Chcą związać pracownika z firmą
Pracodawcy, publikujący ogłoszenia na internetowej giełdzie pracy infoPraca.pl, najczęściej proponują zatrudnienie na pełny etat. Tego typu oferty stanowią obecnie 60 proc. z ponad 18 tysięcy opublikowanych ogłoszeń.
Najwięcej ogłoszeń pochodzi z takich działów jak:
- produkcja,
- budownictwo oraz
- bankowość i finanse.
Wśród pozostałych ofert 24 proc. to praca tymczasowa, a 4 proc. stanowiły propozycje zatrudnienia na część etatu.
Beata Szilf-Nitka, dyrektor generalny internetowej giełdy pracy infoPraca.pl przyznaje:
- Pracodawcy oferują najczęściej zatrudnienie na pełny etat i na czas nieokreślony, bo wiedzą, że pracownik, który jest związany z firmą na dłużej ma lepszą motywację do pracy. W sierpniu, w stosunku do lipca odnotowaliśmy ponad 7-procentowy wzrost liczby publikowanych ofert pracy. To po raz kolejny potwierdza, że dla pracodawcy internetowe giełdy pracy są najszybszą, najtańszą i najbardziej przyjazną metodą rekrutacji.

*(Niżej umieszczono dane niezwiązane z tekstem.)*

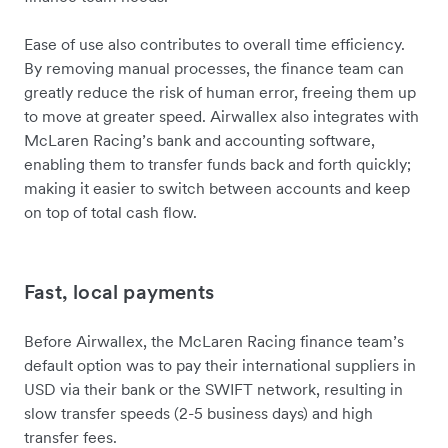
Ease of use also contributes to overall time efficiency.
By removing manual processes, the finance team can
greatly reduce the risk of human error, freeing them up
to move at greater speed. Airwallex also integrates with
McLaren Racing’s bank and accounting software,
enabling them to transfer funds back and forth quickly;
making it easier to switch between accounts and keep
on top of total cash flow.
Fast, local payments
Before Airwallex, the McLaren Racing finance team’s
default option was to pay their international suppliers in
USD via their bank or the SWIFT network, resulting in
slow transfer speeds (2-5 business days) and high
transfer fees.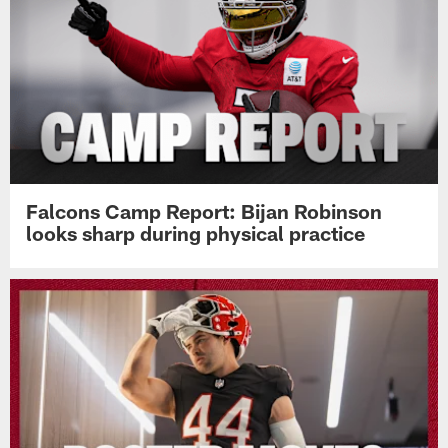
Falcons Camp Report: Bijan Robinson
looks sharp during physical practice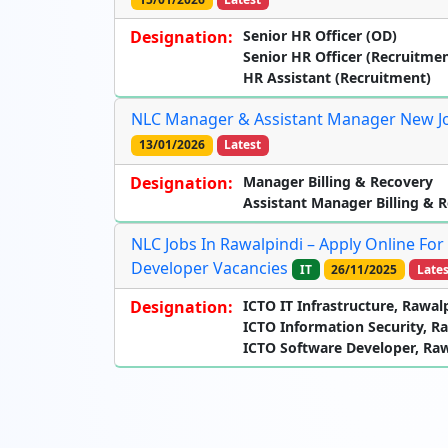
Designation:
Senior HR Officer (OD)
Senior HR Officer (Recruitmen
HR Assistant (Recruitment)
NLC Manager & Assistant Manager New Job
13/01/2026
Latest
Designation:
Manager Billing & Recovery
Assistant Manager Billing & 
NLC Jobs In Rawalpindi – Apply Online For
Developer Vacancies
IT
26/11/2025
Lates
Designation:
ICTO IT Infrastructure, Rawal
ICTO Information Security, R
ICTO Software Developer, Raw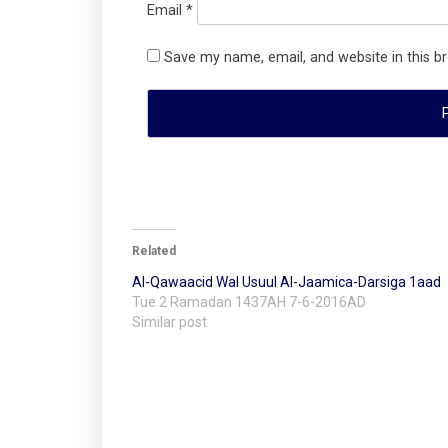
Email
*
Save my name, email, and website in this b
Related
Al-Qawaacid Wal Usuul Al-Jaamica-Darsiga 1aad
Tue 2 Ramadan 1437AH 7-6-2016AD
Similar post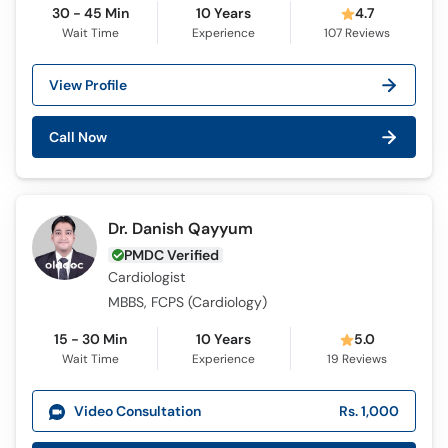
30 - 45 Min
10 Years
4.7
Wait Time
Experience
107
Reviews
View Profile
Call Now
Dr. Danish Qayyum
PMDC Verified
Cardiologist
MBBS, FCPS (Cardiology)
15 - 30 Min
10 Years
5.0
Wait Time
Experience
19
Reviews
Video Consultation
Rs. 1,000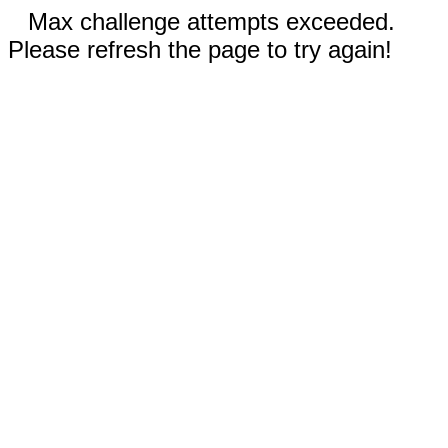
Max challenge attempts exceeded.
Please refresh the page to try again!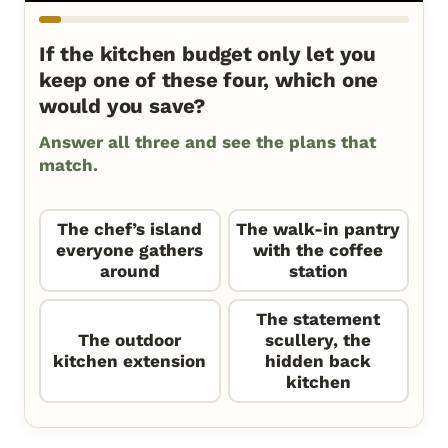
If the kitchen budget only let you
keep one of these four, which one
would you save?
Answer all three and see the plans that
match.
The chef’s island
The walk-in pantry
everyone gathers
with the coffee
around
station
The statement
The outdoor
scullery, the
kitchen extension
hidden back
kitchen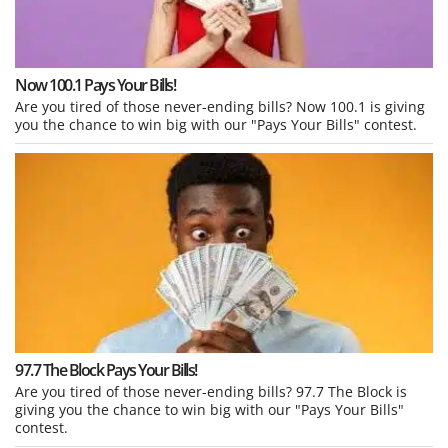
Now 100.1 Pays Your Bills!
Are you tired of those never-ending bills? Now 100.1 is giving
you the chance to win big with our "Pays Your Bills" contest.
97.7 The Block Pays Your Bills!
Are you tired of those never-ending bills? 97.7 The Block is
giving you the chance to win big with our "Pays Your Bills"
contest.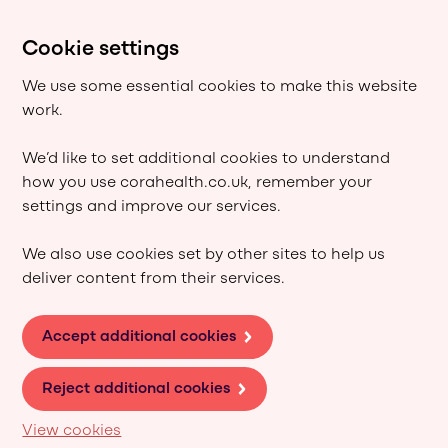
Cookie settings
We use some essential cookies to make this website
work.
We’d like to set additional cookies to understand
how you use corahealth.co.uk, remember your
settings and improve our services.
We also use cookies set by other sites to help us
deliver content from their services.
Accept additional cookies
Reject additional cookies
View cookies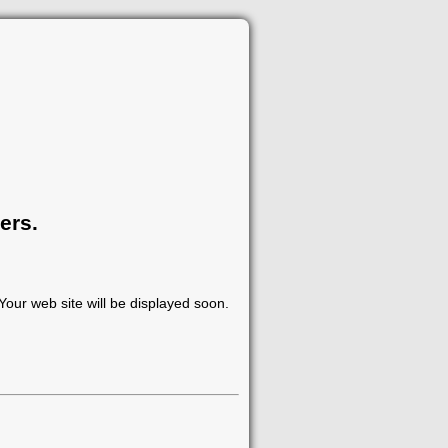
ers.
our web site will be displayed soon.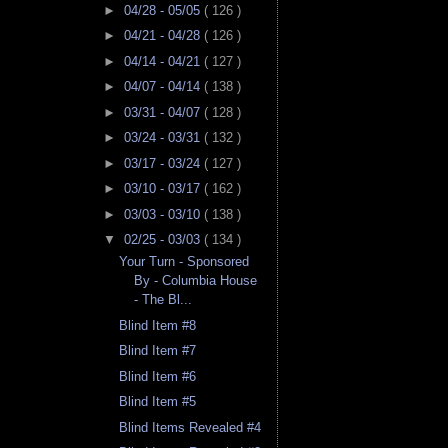
►
04/28 - 05/05
( 126 )
►
04/21 - 04/28
( 126 )
►
04/14 - 04/21
( 127 )
►
04/07 - 04/14
( 138 )
►
03/31 - 04/07
( 128 )
►
03/24 - 03/31
( 132 )
►
03/17 - 03/24
( 127 )
►
03/10 - 03/17
( 162 )
►
03/03 - 03/10
( 138 )
▼
02/25 - 03/03
( 134 )
Your Turn - Sponsored
By - Columbia House
- The Bl...
Blind Item #8
Blind Item #7
Blind Item #6
Blind Item #5
Blind Items Revealed #4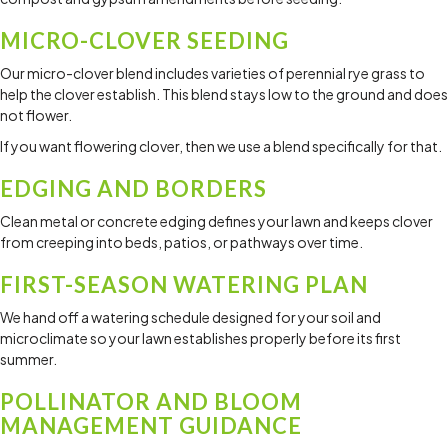
MICRO-CLOVER SEEDING
Our micro-clover blend includes varieties of perennial rye grass to
help the clover establish. This blend stays low to the ground and does
not flower.
If you want flowering clover, then we use a blend specifically for that.
EDGING AND BORDERS
Clean metal or concrete edging defines your lawn and keeps clover
from creeping into beds, patios, or pathways over time.
FIRST-SEASON WATERING PLAN
We hand off a watering schedule designed for your soil and
microclimate so your lawn establishes properly before its first
summer.
POLLINATOR AND BLOOM
MANAGEMENT GUIDANCE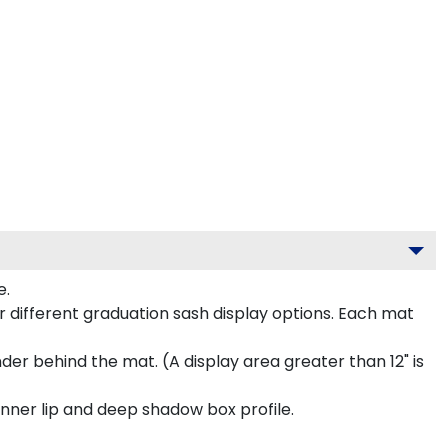
e.
 different graduation sash display options. Each mat
inder behind the mat. (A display area greater than 12" is
inner lip and deep shadow box profile.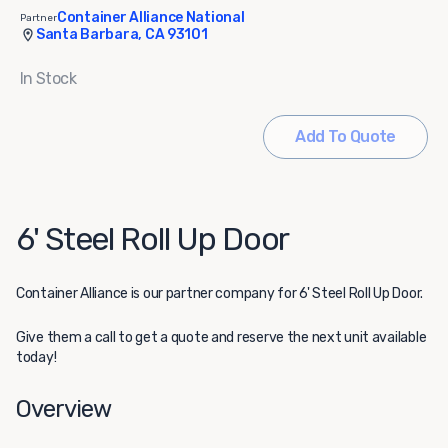
Container Alliance National
Partner
Santa Barbara, CA 93101
In Stock
Add To Quote
6' Steel Roll Up Door
Container Alliance
is our partner company for 6' Steel Roll Up Door.
Give them a call to get a quote and reserve the next unit available
today!
Overview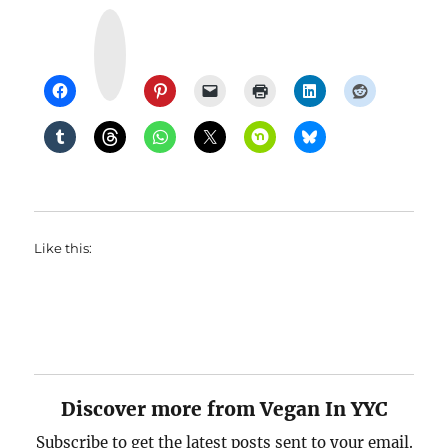
Y
u
m
m
l
y
Like this:
Discover more from Vegan In YYC
Subscribe to get the latest posts sent to your email.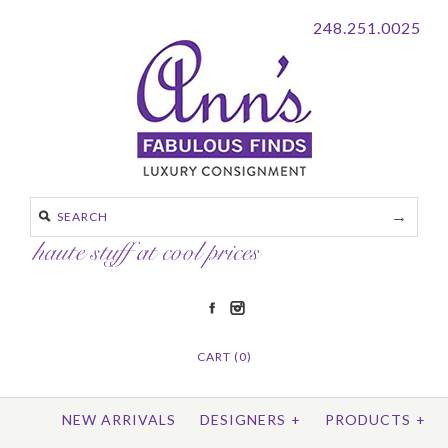
248.251.0025
CART (0)
NEW ARRIVALS
DESIGNERS
+
PRODUCTS
+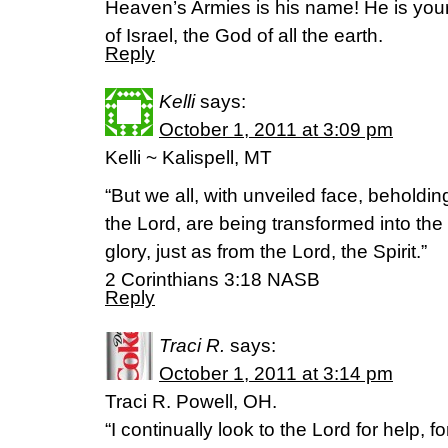
Heaven’s Armies is his name! He is yo
of Israel, the God of all the earth.
Reply
Kelli
says:
October 1, 2011 at 3:09 pm
Kelli ~ Kalispell, MT
“But we all, with unveiled face, beholding
the Lord, are being transformed into th
glory, just as from the Lord, the Spirit.”
2 Corinthians 3:18 NASB
Reply
Traci R.
says:
October 1, 2011 at 3:14 pm
Traci R. Powell, OH.
“I continually look to the Lord for help, f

Dziś ponad 70 proc. ofert pracy zamieszczanych jest w internecie. Według badań przeprowadzonych w Stanach Zjednoczonych aż 90 proc. dużych, amerykańskich firm stosuje rekrutację internetową, jako jedną z metod pozyskiwania personelu, szczególnie w tych dziedzinach gdzie jest bardzo wąski rynek specjalistów.
W Polsce internetowe giełdy pracy w rekrutacji wykorzystuje już ponad 60 proc. firm. Sam proces rekrutacji, od momentu zamieszczenia ogłoszenia do chwili, gdy zaczną napływać pierwsze aplikacje jest o wiele szybszy, niż wtedy, gdy zastosujemy tradycyjne metody. Pierwsze aplikacje pojawiają się już w kilka minut po opublikowaniu ogłoszenia.
Powiadomią o każdej nowej ofercie
Warto samemu zarejestrować swoje CV na internetowej giełdzie pracy. - Nasz serwis umożliwia utworzenie do 5 profilowanych CV i listów motywacyjnych. Zarejestrowany użytkownik dostanie powiadomienie za każdym razem, kiedy pojawi się nowa oferta pracy spełniająca jego oczekiwania. Dodatkową informacją dla kandydatów jest liczba osób aplikujących na konkretne stanowisko. CV utworzone w serwisie infoPraca.pl można również wysyłać w odpowiedzi na oferty pracy publikowane poza naszym serwisem - tłumaczy Beata Szilf-Nitka.
Dodaje, że dzięki opcji „Stan moich kandydatur”, można sprawdzać, na jakim etapie rekrutacji i selekcji znajduje się w danym momencie aplikacja.
Możemy dowiedzieć się czy nasze zgłoszenie jest rozpatrywane, zostało zaakceptowane czy też odrzucone.
Trzeba zaintrygować pracodawcę
Podczas kryzysu pracodawcy dużo ostrożniej podejmują decyzję o zatrudnieniu nowego pracownika. W takiej sytuacji zdecydowanie większą szansę na znalezienie nowej i ciekawej pracy mają osoby, które potrafią wyróżnić się wśród wielu innych i przedstawić w sposób nieszablonowy. Ważne jest też, aby forma prezentacji odpowiadała na oczekiwania firmy, do której kandydat wysyła aplikację. Najważniejsze, to przekonać pracodawcę, że nasze doświadczenie i ścieżka dotychczasowej kariery zawodowej są tożsame z charakterem i potrzebami firmy w której chcemy podjąć pracę.